The Developmental Potential of Young and Old Ly-HSCs Is Similar (A and B) Relative frequency of donor (A) HSCs and (B) MPPs in recipients of 200 young and 200 old Ly-HSCs at 5 and 16 weeks post-reconstitution. (C) Relative frequency of donor CLPs, Fraction A pre-pro-B, Fraction B early pro-B, Fraction C + C′ late pro-B, and Fraction D pre-B cells in recipients of 200 young and 200 old Ly-HSCs at 5 and 16 weeks post-reconstitution. (D) Relative frequency of donor CMPs, GMPs, and MEPs in recipients of 200 young and 200 old Ly-HSCs at 5 and 16 weeks post-reconstitution. (E) Donor cell engraftment and relative frequency of surface IgM⁺ B cells, combined CD4⁺ and CD8⁺ T cells, and CD11b⁺ myeloid cells in the peripheral blood of recipients of young or old Ly-HSCs 16 weeks post-reconstitution. The mice analyzed are the same as those described in Figure 4. Each symbol is an individual recipient mouse.
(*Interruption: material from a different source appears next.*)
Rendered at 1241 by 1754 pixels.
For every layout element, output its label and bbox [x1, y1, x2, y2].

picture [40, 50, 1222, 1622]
Error bars indicate means ± SD.

Figure 6

Old Ly-HSCs Generate Lymphoid Progenitors In Vitro (A) Frequency and number of CD19⁺ B lineage cells produced in culture from 150 Ly-HSCs purified from young and old mice seeded on OP9 stroma in vitro. Representative FACS plots show CD19⁺ cell production at 3.5 weeks of culture. Data are representative of 3 experiments. (B) Diagram of the in vitro assay used to generate lymphoid progenitors from Ly-HSCs and My-HSCs. Representative FACS plots showing CD127⁺ CD135⁺ lymphoid progenitors generated from young Ly-HSCs and My-HSCs. MC, methylcellulose supplemented medium. (C) Total number of CD127⁺ CD135⁺ lymphoid progenitors generated by young and old Ly-HSCs and My-HSCs. (D) Total number of CD127⁺ CD135⁺ lymphoid progenitors generated by young and old Ly-HSCs and My-HSCs in the presence or absence of 1 ng/mL of IL-1. Each symbol in (C) and (D) represents production per culture dish. Cultures were initiated with Ly-HSCs and My-HSCs purified from 3 to 2 independent cohorts of 6 young (8–12 weeks) and 4 old (18 months) B6 mice, respectively. Levels of significance for the differences between populations are indicated.